Here’s one of those puzzles of life I wish I could solve before I die. Someone calls, I answer, and they ask for Betty. I tell them they have the wrong number, that there’s no one named Betty here. They apologize and hang up. Forty-five seconds later, the phone rings again. (We usually get about three calls a week, so I’m pretty sure this is the same person.) “Yes, is Betty there?” Wrong number again, I respond with measured pleasantness. “I’m sorry,” they say, and this time they really seem to mean it. In fact, they sound as though they’re going to make some kind of effort to determine what Betty’s actual phone number is. Minutes pass and the telephone remains silent. I forget about it. Two hours later, the phone rings. Now it’s a different person asking for Betty. “Listen,” I say optimistically. “You can call back as many times as you want, but no matter how many times you ask, Betty still won’t be here.”
The mystery for me is this: We’ve had the same phone number for ten years. In all of that time, no Betty has ever lived here. That means one of two things.

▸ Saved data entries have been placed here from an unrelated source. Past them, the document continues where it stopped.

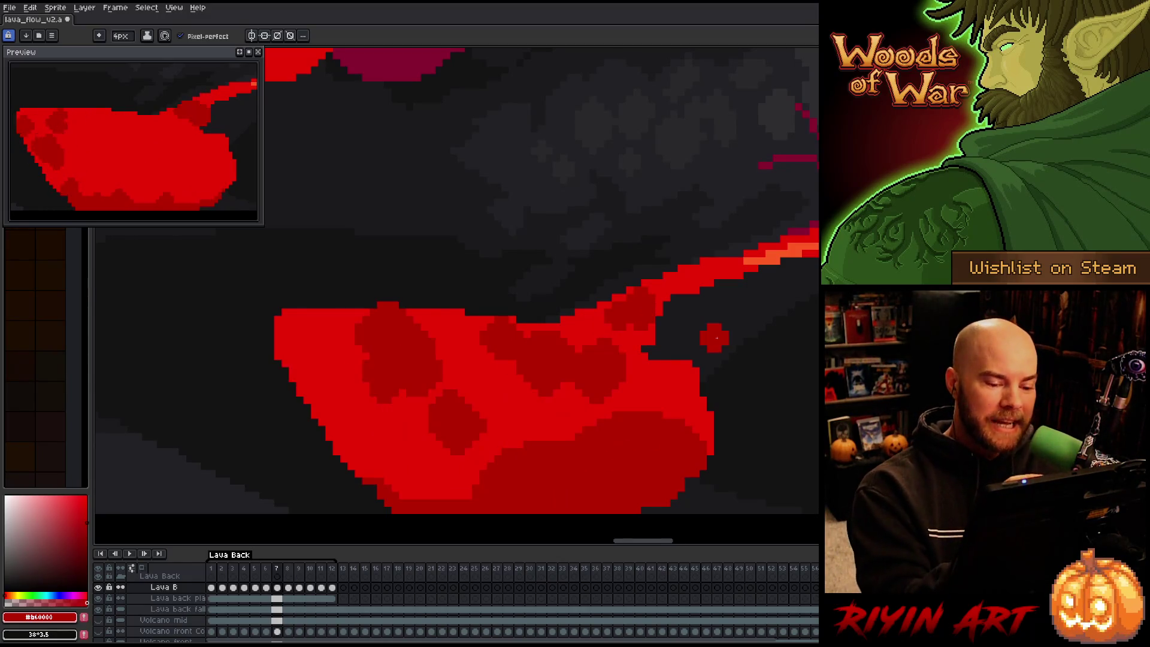
key(period)
key(comma)
key(period)
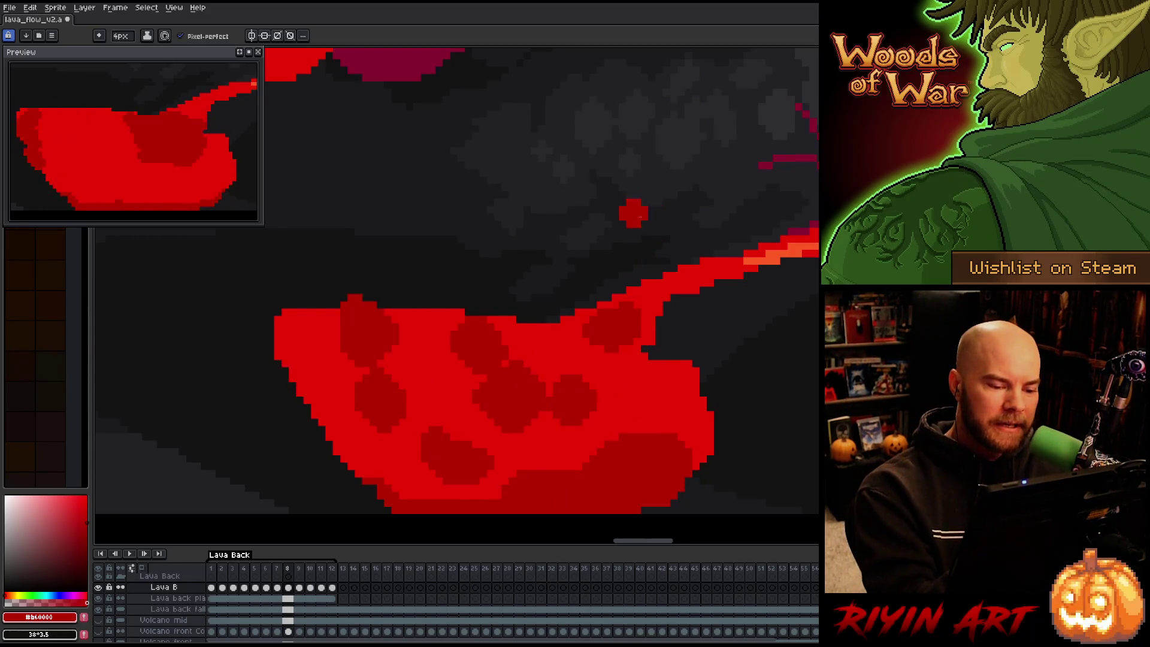
key(comma)
key(period)
key(period)
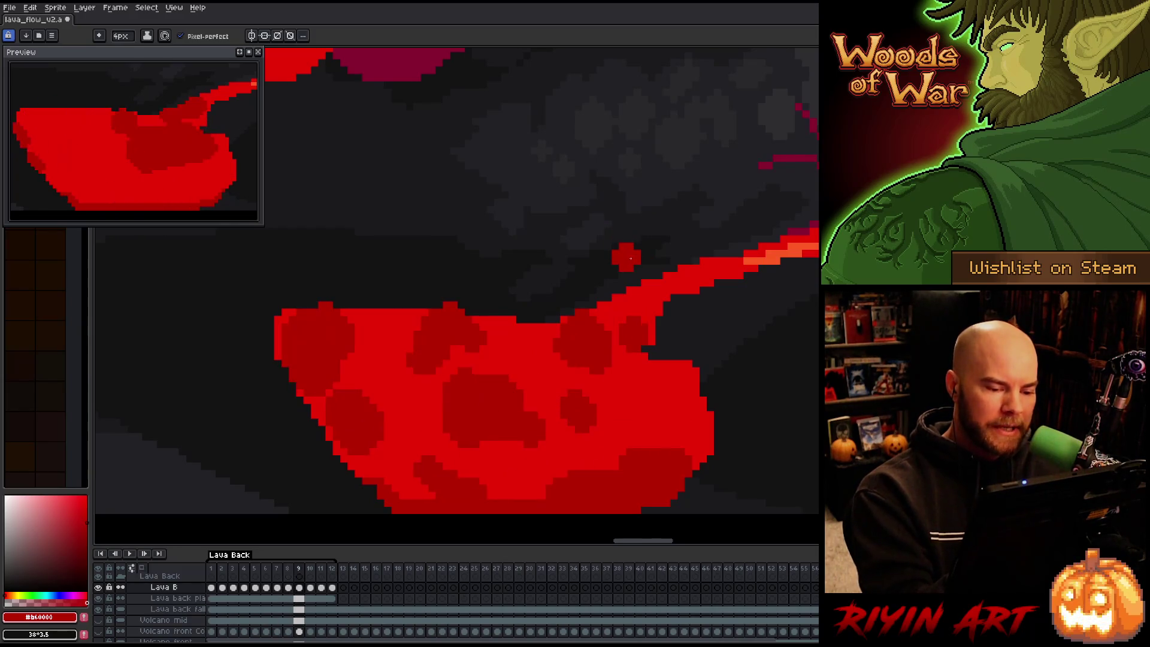
key(period)
key(comma)
Check frame 10 against its neighbours and paint a dark-red crust spot on frame 11
key(period)
drag(560, 355, 628, 385)
key(comma)
key(period)
key(comma)
key(period)
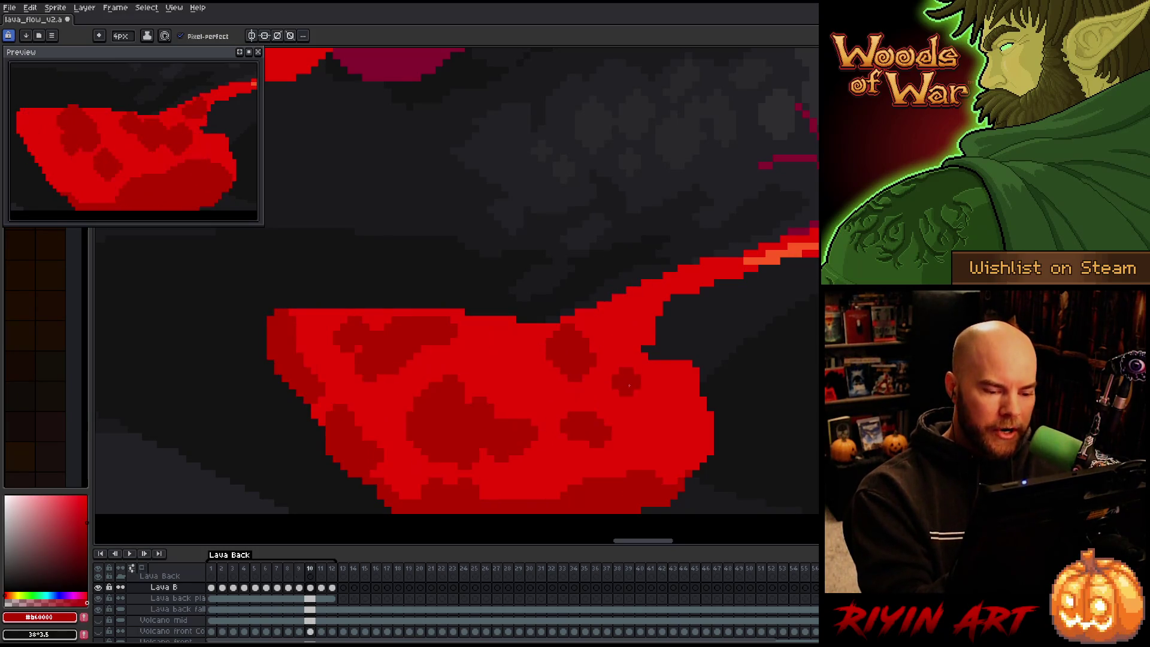
key(comma)
key(period)
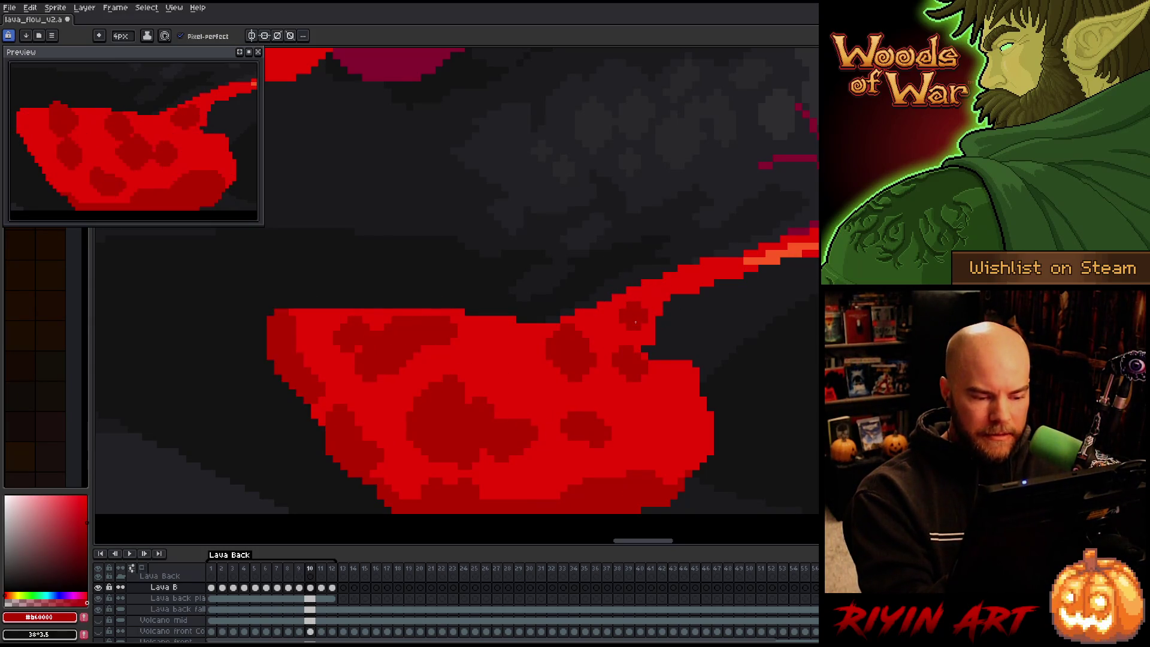
key(comma)
key(period)
key(period)
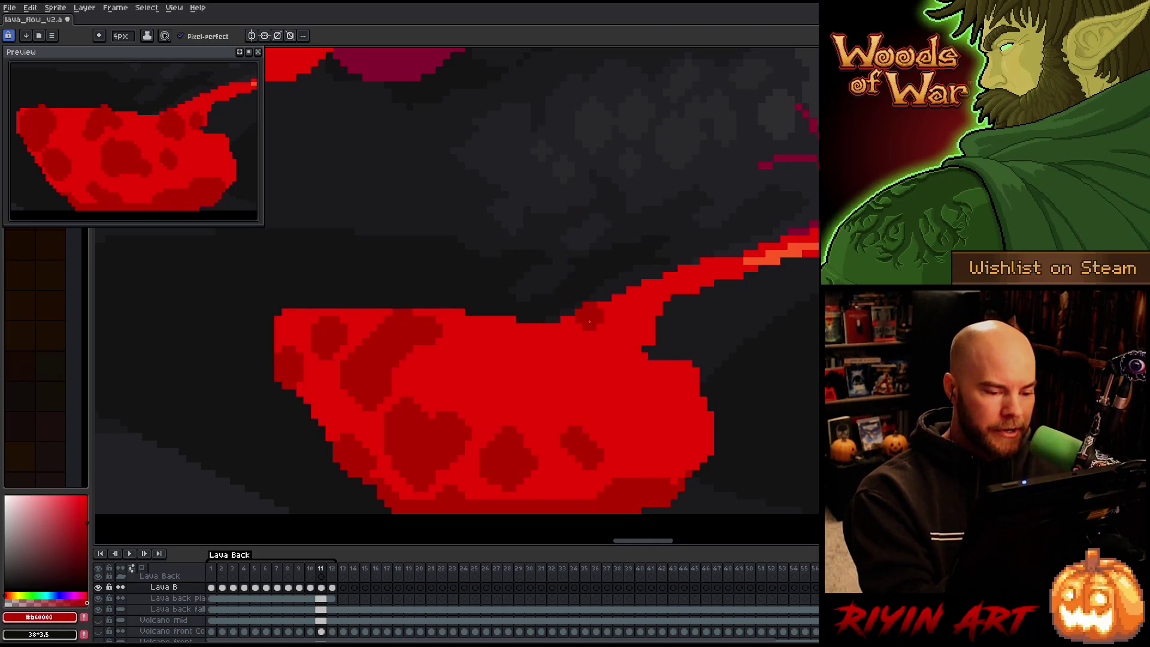
key(comma)
key(period)
key(comma)
key(period)
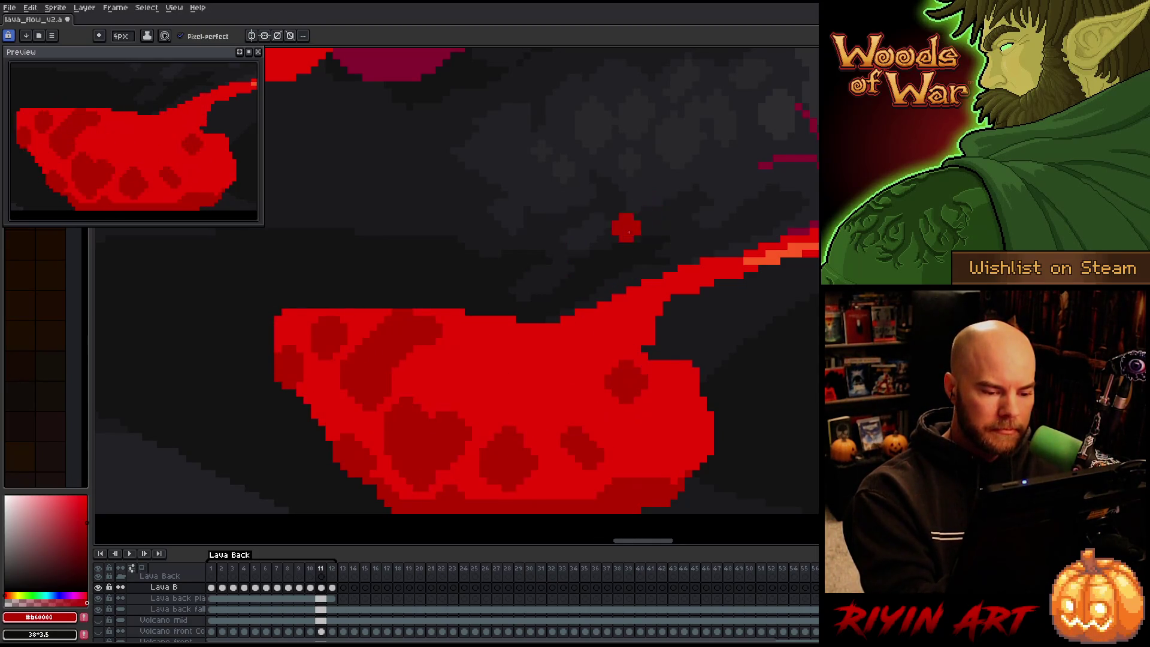
key(comma)
key(period)
drag(542, 335, 546, 383)
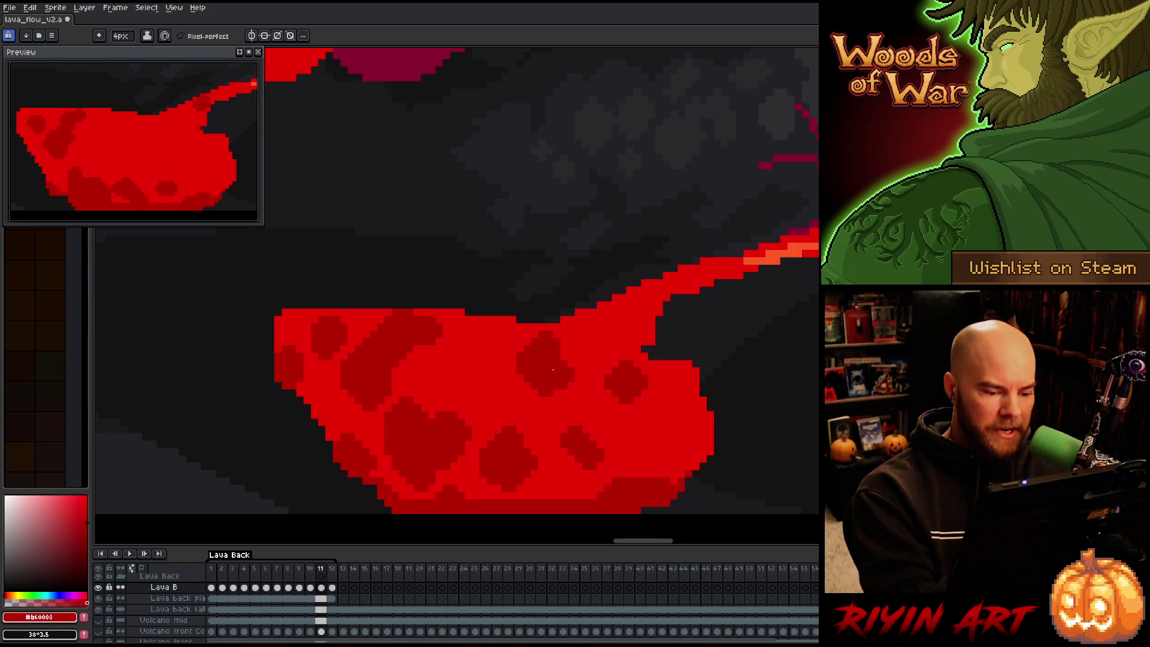
Paint dark-red crust spots on frame 12, undoing one dab and extending another
key(period)
mouse_move(523, 345)
mouse_down()
mouse_move(515, 377)
mouse_move(553, 344)
mouse_up()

Either Betty used to have our number and this person who now urgently needs to speak to her has been out of touch for more than a decade. Or, Betty gave the caller a fake number to get rid of him. Or (I just thought of a third possibility), the caller keeps pressing Redial, under the assumption that I’m mistaken and have simply forgotten that there’s a person named Betty living in our house.
In any case, I know exactly how to deal with this situation. I take the phone off the hook and leave it there. We’re not due for another call for three or four days anyway.